Yves Peirsman bio photo

Yves Peirsman

Natural Language Processing Enthusiast at NLP Town.

Twitter LinkedIn

This month I’m taking the online course Text Retrieval & Search Engines on Coursera, and I’m using this blog to write down the main takeaways every week. In this second week of the course, we focused on two main topics: the implementation details of text retrieval systems and the evaluation of their output.

A text retrieval system typically consists of three parts. First there is the indexer, where documents are tokenized, transformed to their desired document representation, and indexed. Second we have the scorer, which takes the representation of a query and the documents in the collection, and comes up with a list of documents relevant to the query. Third there is an optional feedback loop, where users give feedback about the initial results, and the ranked list is adjusted. Whereas the implementation of the indexer and scorer are fairly standard, this feedback loop has many possible variations.

Let us start with the indexer. The most popular indexing method for basic search algorithms is the so-called inverted index, which contains all the crucial information about the terms and documents in the collection. It has a dictionary with basic statistics for each term (such as its frequency and the number of documents in which it occurs), and the postings list with the documents that match a term, together with the frequency of that term in every document. The index may also contain position information, so that the system can check whether two matched terms are adjacent, for example. Since most words occur very rarely, consulting this inverted index is much more efficient than scanning all documents sequentially.

However, one problem with indexes is their sheer size. Because computers may run out of memory during indexing, text retrieval systems often construct their indexes through a sort-based method. As they scan all documents in a collection, they collect (term id, doc id, term frequency) tuples. Every time they run out of memory, they sort these tuples on term id and write the result to the disk as a temporary file. At the end of the indexing process, they merge and sort all temporary files to build the final inverted index. Of course, this final index will still be very large, and a lot of disk space can be saved by compressing it. This is very effective because many of its values have very skewed distributions. Term frequencies are the clearest example of this (they tend to obey Zipf’s law), but document information, too, can be compressed very effectively. This is done by replacing the consecutive doc ids for a term by the difference between them, and then compressing the resulting values. Popular compression methods are gamma coding or delta encoding.

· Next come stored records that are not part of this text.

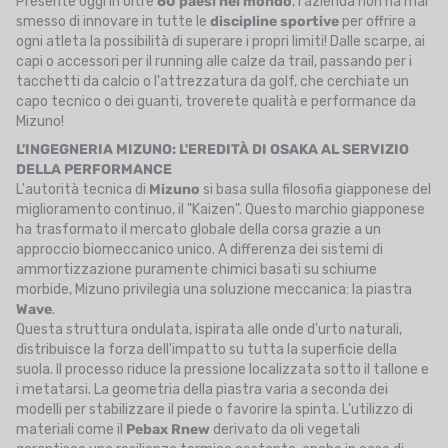
Presente oggi in oltre
60 paesi nel mondo
, l'azienda non ha mai
smesso di innovare in tutte le
discipline sportive
per offrire a
ogni atleta la possibilità di superare i propri limiti! Dalle scarpe, ai
capi o accessori per il running alle calze da trail, passando per i
tacchetti da calcio o l'attrezzatura da golf, che cerchiate un
capo tecnico o dei guanti, troverete qualità e performance da
Mizuno!
L'INGEGNERIA MIZUNO: L'EREDITÀ DI OSAKA AL SERVIZIO
DELLA PERFORMANCE
L'autorità tecnica di
Mizuno
si basa sulla filosofia giapponese del
miglioramento continuo, il "Kaizen". Questo marchio giapponese
ha trasformato il mercato globale della corsa grazie a un
approccio biomeccanico unico. A differenza dei sistemi di
ammortizzazione puramente chimici basati su schiume
morbide, Mizuno privilegia una soluzione meccanica: la piastra
Wave
.
Questa struttura ondulata, ispirata alle onde d'urto naturali,
distribuisce la forza dell'impatto su tutta la superficie della
suola. Il processo riduce la pressione localizzata sotto il tallone e
i metatarsi. La geometria della piastra varia a seconda dei
modelli per stabilizzare il piede o favorire la spinta. L'utilizzo di
materiali come il
Pebax Rnew
derivato da oli vegetali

The scorer, too, can be optimized for fast searching. For example, statistics such as document lengths are generally precomputed. Scoring works by keeping a score accumulator for each document in the collection. When the system fetches the inverted list of documents and frequencies for a term, it updates the score accumulators for each document incrementally. There are several tricks to improve the efficiency of this process. It is a good idea, for example, to process rare terms in a query first, in order to quickly identify the most promising document accumulators. Efficient text retrieval systems make use of caching (they store the results of popular queries and keep inverted index lists for popular terms in memory), pruning (they keep only the most promising accumulators), and parallel processing.

With all the variation in the implementation of text retrieval systems, it is important to be able to assess how good individual systems are. This is generally done with the Cranfield Evaluation Methodology. This methodology relies on a sample document collection, a sample set of queries, a set of relevance judgements, and measures to quantify how well the results of the system match the ideal ranked list. The two most popular measures are precision (what percentage of the retrieved results are relevant?), and recall (what percentage of the relevant documents are retrieved?). These are often combined in the F-measure, the harmonic mean of precision and recall.

These concepts of precision and recall need to be translated to ranked lists, however. One way to get an idea of the performance at different points in the list is to plot its precision-recall curve. This curve can also be expressed in one number, the average precision. This is the sum of the precision values at every point where a new document is retrieved, divided by the total number of relevant documents in the collection. The arithmetic and geometric means of this precision over a set of queries are called Mean Average Precision (MAP) and Geometric Mean Average Precision (gMAP).

An additional difficulty arises with multi-level relevance judgements. In this case, we can use the Normalized Discounted Cumulative Gain (nDCG@10 documents, for example). This measure sums the gains (the utility of a document from a user’s perspective) of all documents in the ranked list. It divides them by the log of their rank (hence discounted) and normalizes them by the ideal DCG at the same cut-off (hence normalized).

Additionally, there are some practical issues we must take into account when evaluating a text retrieval system. There must be a sufficient number of queries and documents in our test set, and they must be representative of the task. Documents are often selected by pooling the top K results from a diverse set of ranking methods. These documents are then judged by human assessors, and it is assumed that other documents are not relevant. This is acceptable for comparing systems that contributed to the pool, but it is problematic for evaluating new systems. Finally, our measures must capture the perceived usefulness of a system by its users, and we need to perform a statistical significance test such as the sign test or wilcoxon test to determine if the observed difference between two systems doesn’t simply result from the particular queries we chose for our test set.